MURCIA. La vida en pareja, a partir de cierto punto, es cuestión de oficio. Eso es lo que se suele decir. Tras una primera etapa de euforia y descubrimientos, si la cosa sigue, inevitable y lógicamente, llega la meseta del conocimiento, de lo que se sabe, se acepta, o se tolera. Si la vida en pareja implica el compartir vivienda —no tiene por qué ser así—, sin duda habrá que poner en práctica dosis más o menos alta de empatía y paciencia, según sea el grado de compenetración de la pareja.
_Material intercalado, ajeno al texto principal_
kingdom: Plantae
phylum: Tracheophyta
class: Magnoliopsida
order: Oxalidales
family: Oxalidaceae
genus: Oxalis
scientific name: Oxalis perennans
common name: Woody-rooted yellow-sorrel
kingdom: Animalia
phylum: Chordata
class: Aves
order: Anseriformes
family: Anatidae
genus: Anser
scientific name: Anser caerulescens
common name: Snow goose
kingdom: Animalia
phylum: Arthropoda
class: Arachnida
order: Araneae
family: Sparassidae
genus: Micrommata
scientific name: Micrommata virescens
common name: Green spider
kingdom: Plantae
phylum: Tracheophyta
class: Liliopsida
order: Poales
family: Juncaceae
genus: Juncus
Al fin y al cabo, la forma de habitar el hogar es algo muy personal, por lo que habrá que ceder parcelas de lo que se considera correcto o razonable, que en muchas ocasiones no coincide con lo que piensa la persona con la que hemos decidido vivir. Esto, evidentemente, también se aplica a compañeros de piso sin vínculos conyugales, pero no es el caso que hoy nos atañe. 

Convivir en pareja y con niños es un escalón superior en el desarrollo de la comprensión y de otras habilidades necesarias para sobrevivir. Cuando hablamos de esto no hablamos de amor. Hablamos del barro, de ese plano superpuesto en el que sucede lo que no entra en el relato mítico. La dimensión tragicómica en la que se huele, se mastica de un modo desagradable, se ejercita el autocontrol ante actitudes irritantes, se queda en ridículo por reacciones exageradas, se pierde y se gana autoestima por detalles, se atraviesan épocas de emociones procelosas y se llega a buen puerto o se naufraga. No existen relaciones amorosas exentas de barro, porque el barro es parte de lo cotidiano, en las parejas más funcionales y en las más disfuncionales. Es pura realidad. Hay barro, qué duda cabe, en la familia, en las que nos vienen impuestas y en las que construimos.